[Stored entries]

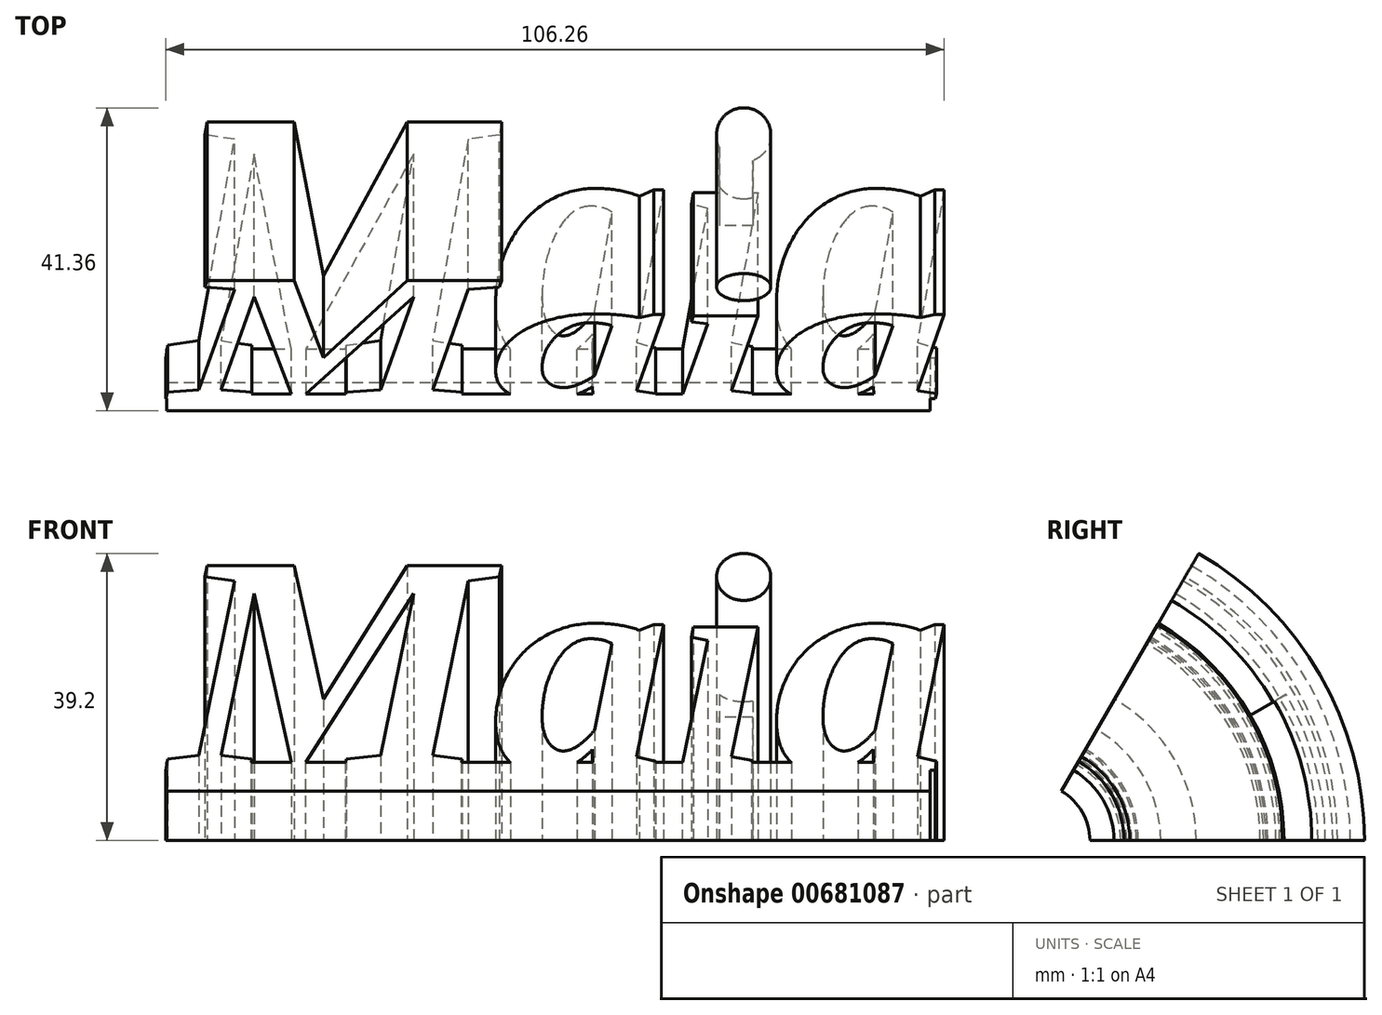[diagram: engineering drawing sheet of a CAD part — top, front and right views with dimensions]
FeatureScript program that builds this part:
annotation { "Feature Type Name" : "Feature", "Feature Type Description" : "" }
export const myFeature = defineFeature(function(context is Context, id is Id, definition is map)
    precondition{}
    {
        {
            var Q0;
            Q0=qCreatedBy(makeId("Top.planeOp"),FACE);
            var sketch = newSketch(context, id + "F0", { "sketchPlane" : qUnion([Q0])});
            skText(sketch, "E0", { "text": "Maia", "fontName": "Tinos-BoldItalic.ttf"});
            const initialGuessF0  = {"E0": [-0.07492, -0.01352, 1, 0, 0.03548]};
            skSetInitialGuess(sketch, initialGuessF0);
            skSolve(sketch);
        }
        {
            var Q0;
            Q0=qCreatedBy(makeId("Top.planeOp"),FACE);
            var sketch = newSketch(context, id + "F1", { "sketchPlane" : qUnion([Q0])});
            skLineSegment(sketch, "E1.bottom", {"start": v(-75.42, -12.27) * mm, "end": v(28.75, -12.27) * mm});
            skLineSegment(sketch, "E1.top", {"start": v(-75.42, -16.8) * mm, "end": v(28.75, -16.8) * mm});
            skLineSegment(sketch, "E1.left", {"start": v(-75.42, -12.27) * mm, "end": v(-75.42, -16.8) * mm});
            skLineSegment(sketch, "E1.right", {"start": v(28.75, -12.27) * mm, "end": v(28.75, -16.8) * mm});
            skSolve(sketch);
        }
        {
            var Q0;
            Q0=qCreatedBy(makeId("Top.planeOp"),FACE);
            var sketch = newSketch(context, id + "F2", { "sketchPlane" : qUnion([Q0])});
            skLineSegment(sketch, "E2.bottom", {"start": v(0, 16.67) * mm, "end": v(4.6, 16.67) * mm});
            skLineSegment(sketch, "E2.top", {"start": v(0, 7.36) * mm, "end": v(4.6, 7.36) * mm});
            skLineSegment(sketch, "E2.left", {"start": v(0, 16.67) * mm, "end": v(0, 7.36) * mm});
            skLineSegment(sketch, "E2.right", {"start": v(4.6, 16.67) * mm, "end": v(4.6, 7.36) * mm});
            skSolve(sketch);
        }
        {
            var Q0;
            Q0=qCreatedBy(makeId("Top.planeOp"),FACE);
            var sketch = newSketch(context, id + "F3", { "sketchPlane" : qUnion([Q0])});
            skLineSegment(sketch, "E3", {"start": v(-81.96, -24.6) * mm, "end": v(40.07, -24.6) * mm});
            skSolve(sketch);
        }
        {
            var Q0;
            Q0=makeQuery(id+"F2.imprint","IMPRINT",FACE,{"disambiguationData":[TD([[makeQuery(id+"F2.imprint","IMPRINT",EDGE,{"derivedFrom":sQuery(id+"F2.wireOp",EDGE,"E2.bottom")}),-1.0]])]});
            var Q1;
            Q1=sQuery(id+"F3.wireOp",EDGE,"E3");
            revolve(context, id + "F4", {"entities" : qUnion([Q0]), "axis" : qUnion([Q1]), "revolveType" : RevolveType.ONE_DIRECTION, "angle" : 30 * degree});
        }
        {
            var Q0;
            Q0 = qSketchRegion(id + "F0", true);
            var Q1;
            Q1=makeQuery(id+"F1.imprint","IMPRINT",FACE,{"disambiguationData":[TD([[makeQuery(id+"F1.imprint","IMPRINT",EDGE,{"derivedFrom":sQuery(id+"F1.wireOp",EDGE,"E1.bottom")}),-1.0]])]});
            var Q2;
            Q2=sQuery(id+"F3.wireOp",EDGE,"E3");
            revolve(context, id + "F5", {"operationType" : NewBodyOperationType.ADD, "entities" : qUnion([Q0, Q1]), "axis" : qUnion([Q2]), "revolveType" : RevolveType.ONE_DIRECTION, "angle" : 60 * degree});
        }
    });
==
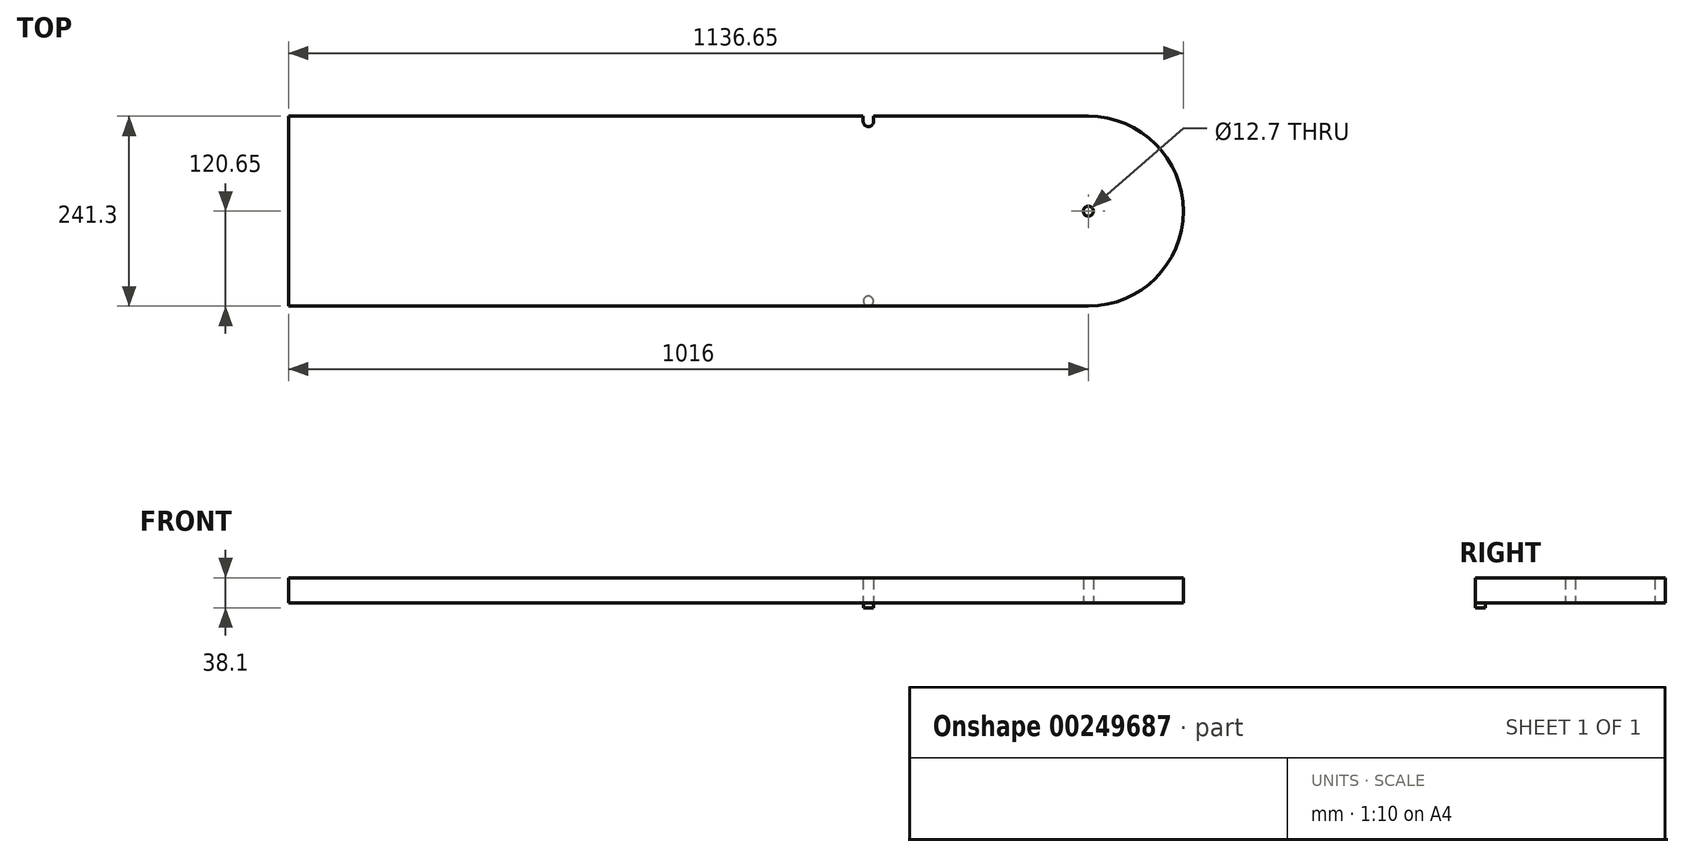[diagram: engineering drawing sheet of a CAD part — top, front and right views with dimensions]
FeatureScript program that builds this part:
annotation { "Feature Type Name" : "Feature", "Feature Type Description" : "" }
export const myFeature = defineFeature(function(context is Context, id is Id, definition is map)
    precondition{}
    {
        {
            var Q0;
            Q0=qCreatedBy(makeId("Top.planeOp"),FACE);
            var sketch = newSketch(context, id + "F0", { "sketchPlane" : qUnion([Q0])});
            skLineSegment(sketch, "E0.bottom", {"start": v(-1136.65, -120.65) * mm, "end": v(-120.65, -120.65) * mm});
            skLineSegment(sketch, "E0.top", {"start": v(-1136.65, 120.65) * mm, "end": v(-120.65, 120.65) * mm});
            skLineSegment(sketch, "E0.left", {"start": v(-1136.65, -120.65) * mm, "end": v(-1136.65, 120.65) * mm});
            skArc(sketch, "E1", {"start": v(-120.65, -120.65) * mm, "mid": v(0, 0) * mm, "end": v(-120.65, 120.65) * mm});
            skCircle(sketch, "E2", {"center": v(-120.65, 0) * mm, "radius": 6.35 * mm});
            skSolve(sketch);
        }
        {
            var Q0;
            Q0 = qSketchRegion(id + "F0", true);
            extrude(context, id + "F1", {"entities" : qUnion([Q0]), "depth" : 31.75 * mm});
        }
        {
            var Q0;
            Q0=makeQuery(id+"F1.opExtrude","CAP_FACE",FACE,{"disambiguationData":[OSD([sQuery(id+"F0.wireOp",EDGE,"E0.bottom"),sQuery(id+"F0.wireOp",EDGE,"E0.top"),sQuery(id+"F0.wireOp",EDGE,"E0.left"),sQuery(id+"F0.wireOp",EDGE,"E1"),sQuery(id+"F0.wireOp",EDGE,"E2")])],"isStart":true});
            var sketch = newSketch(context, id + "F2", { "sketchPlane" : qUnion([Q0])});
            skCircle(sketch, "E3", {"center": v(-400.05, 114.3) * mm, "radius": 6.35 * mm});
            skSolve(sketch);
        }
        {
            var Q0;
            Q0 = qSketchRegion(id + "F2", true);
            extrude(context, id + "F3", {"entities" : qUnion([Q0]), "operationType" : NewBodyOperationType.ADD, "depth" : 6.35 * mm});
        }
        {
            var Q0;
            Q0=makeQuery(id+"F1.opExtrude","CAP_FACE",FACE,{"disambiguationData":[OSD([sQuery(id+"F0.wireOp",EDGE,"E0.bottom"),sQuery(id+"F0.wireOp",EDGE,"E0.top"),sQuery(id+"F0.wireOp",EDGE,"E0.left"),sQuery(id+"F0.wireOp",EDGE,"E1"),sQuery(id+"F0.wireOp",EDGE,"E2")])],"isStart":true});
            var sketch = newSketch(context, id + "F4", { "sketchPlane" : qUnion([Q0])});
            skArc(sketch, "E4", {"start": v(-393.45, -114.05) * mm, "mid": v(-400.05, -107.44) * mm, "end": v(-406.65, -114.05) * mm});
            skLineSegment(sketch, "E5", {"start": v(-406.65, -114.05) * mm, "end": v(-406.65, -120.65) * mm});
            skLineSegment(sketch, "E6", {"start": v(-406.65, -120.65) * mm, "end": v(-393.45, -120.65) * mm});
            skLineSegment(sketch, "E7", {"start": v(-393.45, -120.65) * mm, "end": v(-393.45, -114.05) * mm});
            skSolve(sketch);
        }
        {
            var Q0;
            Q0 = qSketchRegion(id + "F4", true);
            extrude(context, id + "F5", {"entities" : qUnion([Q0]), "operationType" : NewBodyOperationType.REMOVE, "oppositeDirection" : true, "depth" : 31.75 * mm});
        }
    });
...
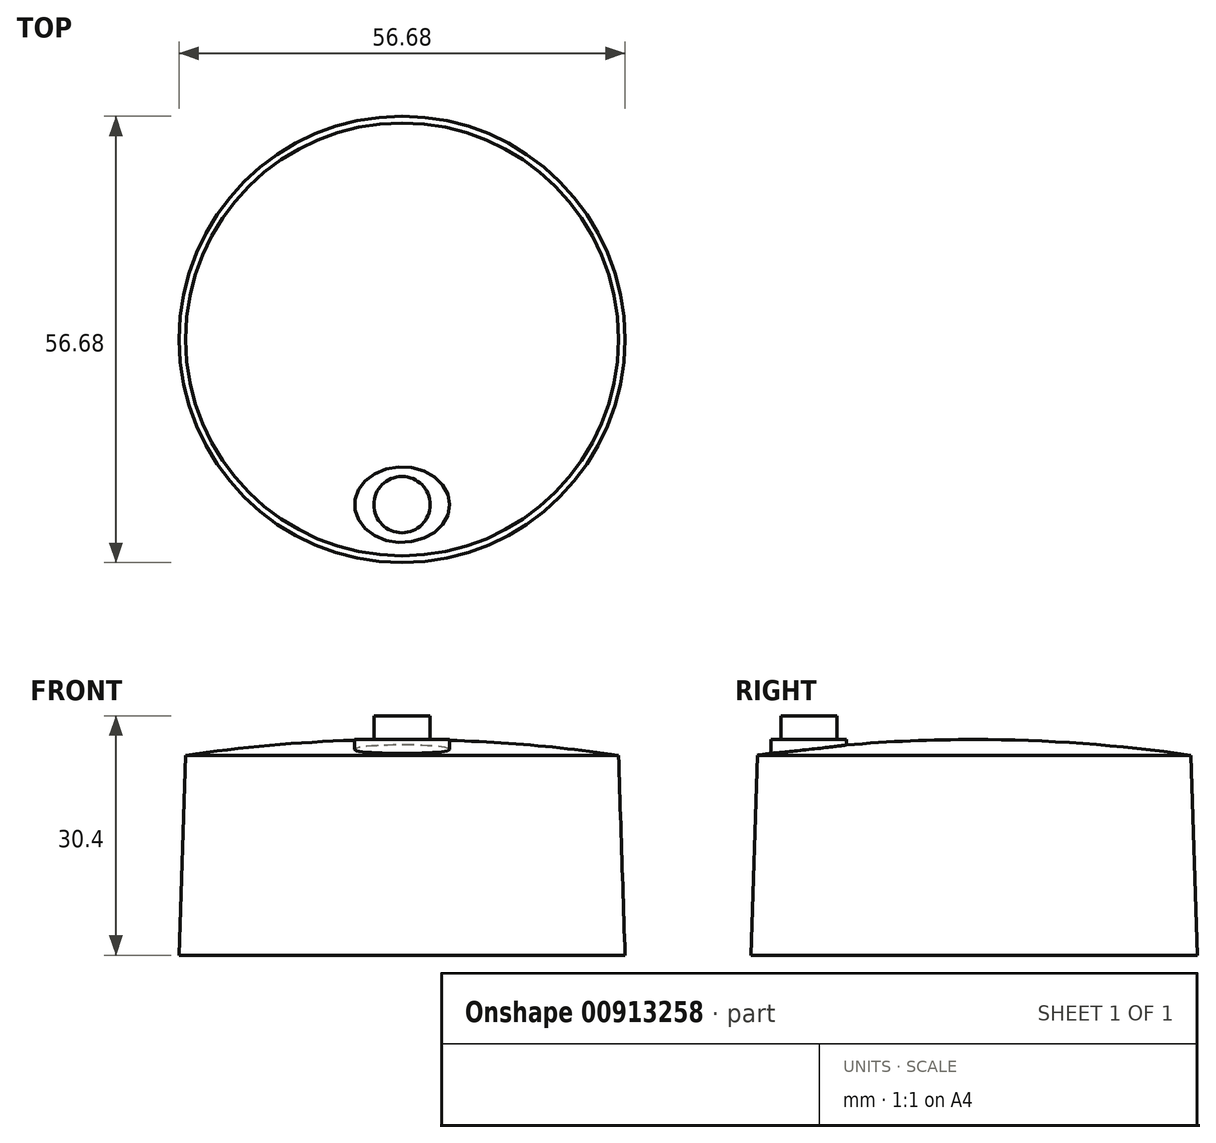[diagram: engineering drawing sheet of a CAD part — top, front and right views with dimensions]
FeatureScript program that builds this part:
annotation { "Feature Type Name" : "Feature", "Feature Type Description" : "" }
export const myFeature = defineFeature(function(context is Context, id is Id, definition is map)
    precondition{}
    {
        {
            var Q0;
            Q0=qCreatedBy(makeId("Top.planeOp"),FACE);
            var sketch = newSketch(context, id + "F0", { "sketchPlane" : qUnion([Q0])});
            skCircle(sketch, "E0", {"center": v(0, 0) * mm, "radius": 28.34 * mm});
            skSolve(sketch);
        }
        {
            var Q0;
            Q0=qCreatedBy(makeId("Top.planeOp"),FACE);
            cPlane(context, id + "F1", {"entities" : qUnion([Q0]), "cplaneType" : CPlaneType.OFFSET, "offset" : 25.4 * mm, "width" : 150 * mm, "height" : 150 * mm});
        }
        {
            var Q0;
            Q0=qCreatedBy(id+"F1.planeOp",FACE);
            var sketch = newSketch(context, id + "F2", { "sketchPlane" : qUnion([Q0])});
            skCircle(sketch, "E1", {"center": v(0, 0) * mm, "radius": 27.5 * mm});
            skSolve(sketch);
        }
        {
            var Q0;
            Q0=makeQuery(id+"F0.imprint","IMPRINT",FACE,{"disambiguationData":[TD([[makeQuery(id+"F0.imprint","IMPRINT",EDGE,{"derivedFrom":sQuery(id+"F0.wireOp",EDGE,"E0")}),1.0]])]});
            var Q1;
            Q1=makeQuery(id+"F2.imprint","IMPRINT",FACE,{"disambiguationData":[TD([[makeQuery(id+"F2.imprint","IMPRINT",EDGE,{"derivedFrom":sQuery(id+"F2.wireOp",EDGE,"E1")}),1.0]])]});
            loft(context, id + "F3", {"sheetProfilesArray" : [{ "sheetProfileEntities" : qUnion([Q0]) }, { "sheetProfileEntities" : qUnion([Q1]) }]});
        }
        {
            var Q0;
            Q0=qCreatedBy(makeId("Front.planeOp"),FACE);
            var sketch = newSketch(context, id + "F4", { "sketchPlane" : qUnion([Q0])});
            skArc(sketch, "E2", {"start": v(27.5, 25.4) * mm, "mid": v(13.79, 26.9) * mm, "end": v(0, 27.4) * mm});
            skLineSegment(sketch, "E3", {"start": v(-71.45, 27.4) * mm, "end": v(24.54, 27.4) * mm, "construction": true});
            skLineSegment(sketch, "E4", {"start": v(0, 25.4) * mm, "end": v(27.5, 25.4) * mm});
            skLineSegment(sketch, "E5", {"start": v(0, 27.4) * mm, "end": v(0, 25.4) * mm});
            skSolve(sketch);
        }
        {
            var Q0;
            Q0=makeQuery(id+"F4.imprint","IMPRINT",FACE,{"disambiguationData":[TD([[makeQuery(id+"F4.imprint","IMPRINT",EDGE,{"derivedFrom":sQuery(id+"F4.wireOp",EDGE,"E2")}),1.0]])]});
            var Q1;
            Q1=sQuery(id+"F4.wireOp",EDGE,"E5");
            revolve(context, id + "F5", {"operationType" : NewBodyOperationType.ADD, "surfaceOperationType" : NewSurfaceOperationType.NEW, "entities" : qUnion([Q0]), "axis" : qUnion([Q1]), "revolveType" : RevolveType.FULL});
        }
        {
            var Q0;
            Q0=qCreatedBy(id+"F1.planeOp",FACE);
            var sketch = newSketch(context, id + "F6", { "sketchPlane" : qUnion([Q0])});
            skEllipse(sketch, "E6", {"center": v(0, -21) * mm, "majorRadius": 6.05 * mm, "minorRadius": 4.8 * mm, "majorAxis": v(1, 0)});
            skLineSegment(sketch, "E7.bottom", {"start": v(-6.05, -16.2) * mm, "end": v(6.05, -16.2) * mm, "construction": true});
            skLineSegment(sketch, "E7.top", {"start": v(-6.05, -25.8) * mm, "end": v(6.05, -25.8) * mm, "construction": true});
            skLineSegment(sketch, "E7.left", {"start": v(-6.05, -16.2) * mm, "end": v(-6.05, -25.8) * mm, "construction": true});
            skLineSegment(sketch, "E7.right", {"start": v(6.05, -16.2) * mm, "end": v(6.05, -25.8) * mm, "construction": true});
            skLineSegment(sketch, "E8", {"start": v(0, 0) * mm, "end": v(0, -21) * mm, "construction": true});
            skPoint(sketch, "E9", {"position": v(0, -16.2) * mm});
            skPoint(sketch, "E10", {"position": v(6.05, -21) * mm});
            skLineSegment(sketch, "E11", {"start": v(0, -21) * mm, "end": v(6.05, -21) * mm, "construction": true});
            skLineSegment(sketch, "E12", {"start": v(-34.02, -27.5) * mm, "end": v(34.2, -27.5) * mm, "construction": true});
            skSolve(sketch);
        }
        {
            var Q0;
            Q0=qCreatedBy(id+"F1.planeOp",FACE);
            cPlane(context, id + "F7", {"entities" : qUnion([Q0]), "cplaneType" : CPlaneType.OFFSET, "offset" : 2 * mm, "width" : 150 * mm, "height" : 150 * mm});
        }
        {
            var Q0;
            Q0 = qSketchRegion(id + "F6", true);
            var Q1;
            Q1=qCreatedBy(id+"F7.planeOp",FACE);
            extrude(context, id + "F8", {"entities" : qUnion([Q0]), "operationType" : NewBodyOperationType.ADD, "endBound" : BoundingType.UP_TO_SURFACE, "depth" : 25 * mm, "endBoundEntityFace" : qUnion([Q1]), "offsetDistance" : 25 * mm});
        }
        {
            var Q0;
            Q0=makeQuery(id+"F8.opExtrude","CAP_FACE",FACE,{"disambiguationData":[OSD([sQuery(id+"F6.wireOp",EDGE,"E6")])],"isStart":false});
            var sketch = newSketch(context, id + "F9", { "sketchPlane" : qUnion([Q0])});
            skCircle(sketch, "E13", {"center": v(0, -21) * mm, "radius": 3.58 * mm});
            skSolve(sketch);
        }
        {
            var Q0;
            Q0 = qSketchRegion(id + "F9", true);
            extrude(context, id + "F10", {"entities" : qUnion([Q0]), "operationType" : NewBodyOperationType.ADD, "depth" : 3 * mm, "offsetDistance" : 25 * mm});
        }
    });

## Exercise brief
Can you collect and copy out every line above that contains the string "cplaneType"?

## Finished task
            cPlane(context, id + "F1", {"entities" : qUnion([Q0]), "cplaneType" : CPlaneType.OFFSET, "offset" : 25.4 * mm, "width" : 150 * mm, "height" : 150 * mm});
            cPlane(context, id + "F7", {"entities" : qUnion([Q0]), "cplaneType" : CPlaneType.OFFSET, "offset" : 2 * mm, "width" : 150 * mm, "height" : 150 * mm});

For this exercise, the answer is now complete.